While China seeks to undermine existing international institutions, norms, and U.S. global leadership, it has also been working to ensure its own authoritarian hegemony in the Indo-Pacific region. After decades of systematically expanding its economic influence in Southeast Asia and the Pacific Islands, Beijing is now wielding its economic leverage to secure greater military access and security influence. For years, Beijing has pursued access to bases and dual-use facilities in the region. Now, these efforts are converging into an integrated network of logistics hubs, ports, and surveillance outposts designed to support power projection and sustain operations far from China’s shores. Beijing has also used regional partnerships with internal security forces throughout Southeast Asia and the Pacific Islands to gain the allegiance of local leaders by helping them maintain power through authoritarian policing practices and high-tech surveillance. Beijing’s “inside-out” approach to expanding its security influence aims first to gain a foothold within the internal security apparatuses—which it can then use as a source of leverage to shape their external security behavior. Most recently, China has exploited the growing crisis of scam centers operated by Chinese crime syndicates—many of which spread throughout Southeast Asia with, at a minimum, implicit backing from elements of the Chinese government— as a pretext to further expand the presence of its internal security forces in the region. This blurring of criminal, commercial, and security activities allows Beijing to embed influence under the guise of law enforcement cooperation, normalizing its extraterritorial reach.

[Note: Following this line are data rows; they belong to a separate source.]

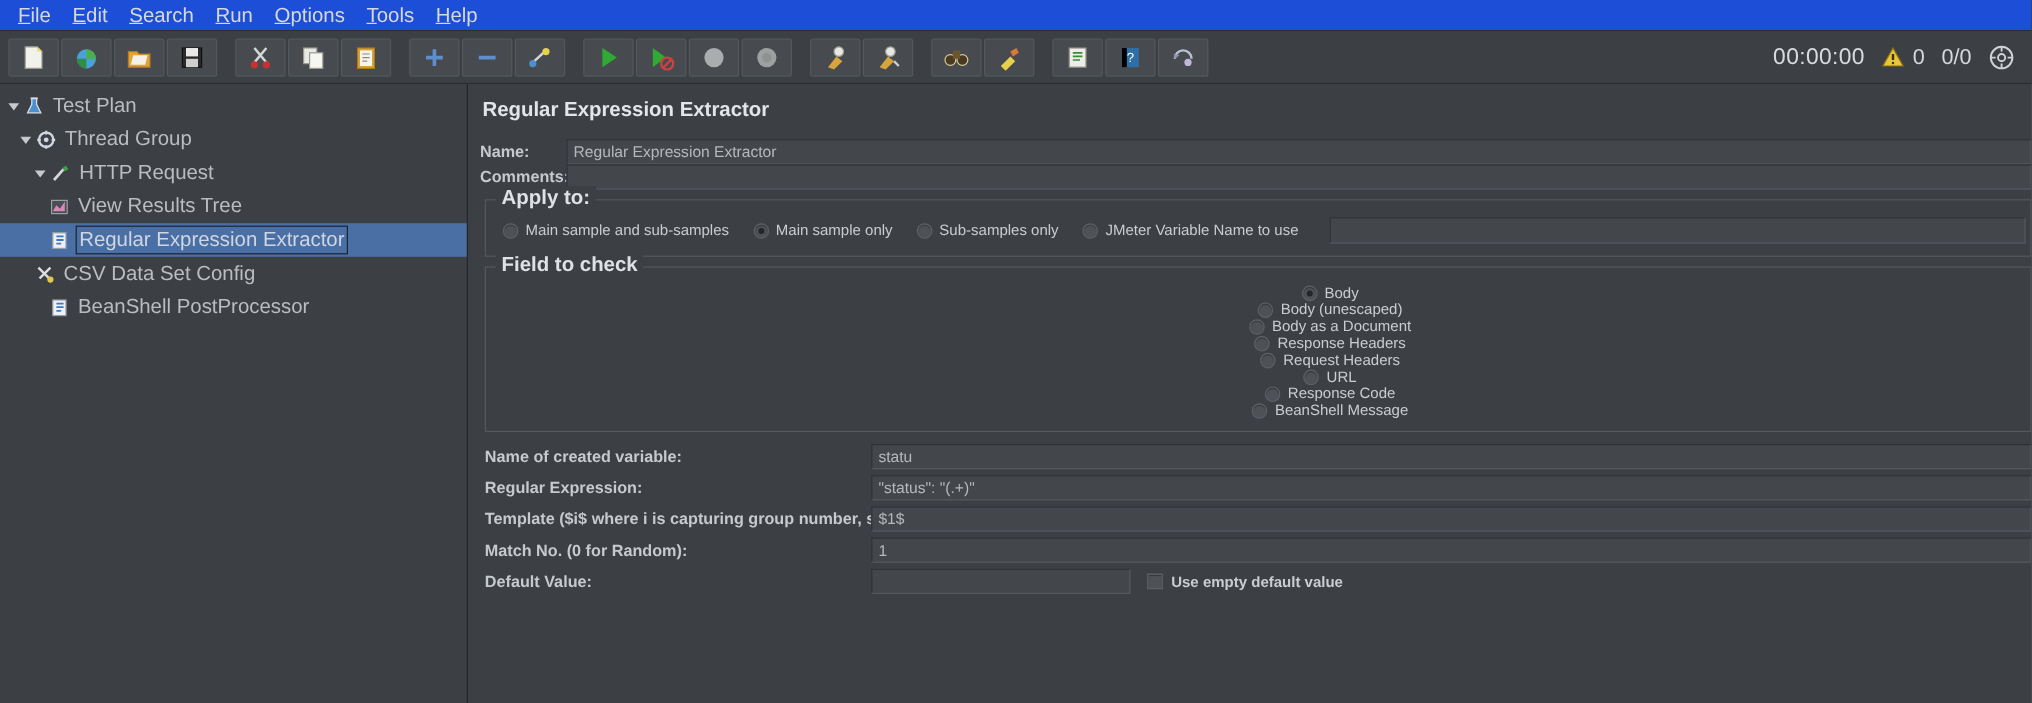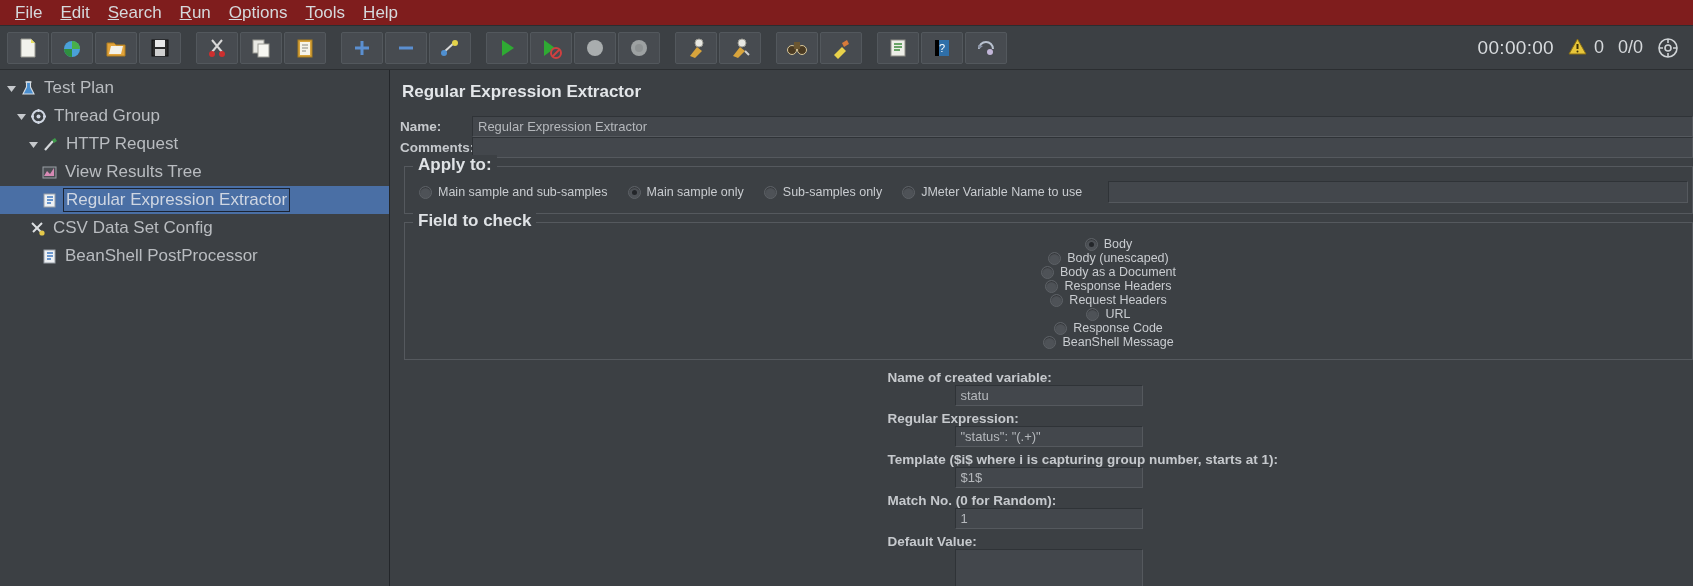--- a/index.html
+++ b/index.html
@@ -8,21 +8,21 @@
     margin: 0; padding: 0;
     width: 1693px; height: 586px;
     background: #3c4044;
     font-family: "Liberation Sans", sans-serif;
     overflow: hidden;
   }
 
   
   .menubar {
     height: 26px;
-    background: #7f1d1d;
+    background: #1d4ed8;
     display: flex;
     align-items: center;
     padding-left: 6px;
     border-bottom: 1px solid #2b2e31;
   }
   .menu-item {
     color: #d6d9dc;
     font-size: 17px;
     padding: 2px 9px;
     cursor: default;
@@ -49,21 +49,21 @@
     border-radius: 2px;
     display: flex; align-items: center; justify-content: center;
     cursor: default;
     flex: 0 0 auto;
   }
   .tb-ico { width: 22px; height: 22px; display:block; }
 
   .tb-status {
     margin-left: auto;
     display: flex;
-    align-items: flex-start;
+    align-items: center;
     gap: 14px;
     padding-right: 8px;
     color: #d6d9dc;
   }
   .tb-timer { font-size: 19px; letter-spacing: .3px; color:#d8dbde; }
   .tb-warn { display:flex; align-items:center; gap:7px; font-size:18px; }
   .tb-threads { font-size: 18px; }
 
   
   .main {
@@ -220,21 +220,21 @@
     width: 13px; height: 13px;
     background: #4e5257;
     border: 1px solid #5d6166;
     flex: 0 0 13px;
     box-shadow: inset 0 1px 1px rgba(0,0,0,.35);
   }
   .chk-wrap { display:flex; align-items:center; gap:7px; margin-left: 14px; }
   .chk-wrap .clabel { color:#c9ccd0; font-size: 12.5px; font-weight: bold; white-space: nowrap; }
 
   .fields-block { margin-top: 10px; padding-left: 4px; }
-  .fld-line { display: flex; align-items: center; margin-bottom: 5px; flex-direction: column; }
+  .fld-line { display: flex; align-items: center; margin-bottom: 5px; }
   .fld-line .flabel { width: 322px; }
   .dv-input { flex: 0 0 216px; }
 </style>
 </head>
 <body>
 
 <div class="menubar">
   <div class="menu-item"><span class="mn">F</span><span>ile</span></div>
   <div class="menu-item"><span class="mn">E</span><span>dit</span></div>
   <div class="menu-item"><span class="mn">S</span><span>earch</span></div>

Beijing’s ambitions to convert its economic power into greater security influence do not stop in the Indo-Pacific. Rather, Beijing has explicitly referred to regions like Southeast Asia and the Pacific Islands as “pilot zones” for refining strategies it can use to expand its influence on a global scale. These pilot zones serve as laboratories for authoritarian governance exports, technology standards, and coercive finance practices Beijing is already applying n Africa, Latin America, and Central Asia. By perfecting its control model close to home, China is building the architecture for global authoritarian resilience.

Looking Ahead: The Global China Challenge

Countering China’s aggression is now a truly global challenge. Beijing’s increasing military power projection and technological capabilities—as well as its deepening coordination with Russia, Iran, and North Korea—demand that the United States work closely with allies and partners to address interconnected, cross-regional security threats in multiple geographic areas. Enforcing export controls and securing supply chains by preventing transshipment and reducing exposure to Chinese inputs are likewise global challenges that will require close coordination with allies and partners in every region of the world. Beijing’s recent actions demonstrate that a China-dominated world order would be less stable, less secure, less prosperous, and less free. Such an order would be defined by weaponized interdependence, state surveillance, and coercive control over global norms. It will be incumbent upon the United States to counter Beijing’s bid for hegemony with a positive vision for the future that promotes prosperity, security, and freedom at home and around the world. Meeting this challenge will require not only defensive measures but also a proactive strategy to rebuild U.S. industrial strength, shape international rules, and lead coalitions that can compete with China’s scale and ambition.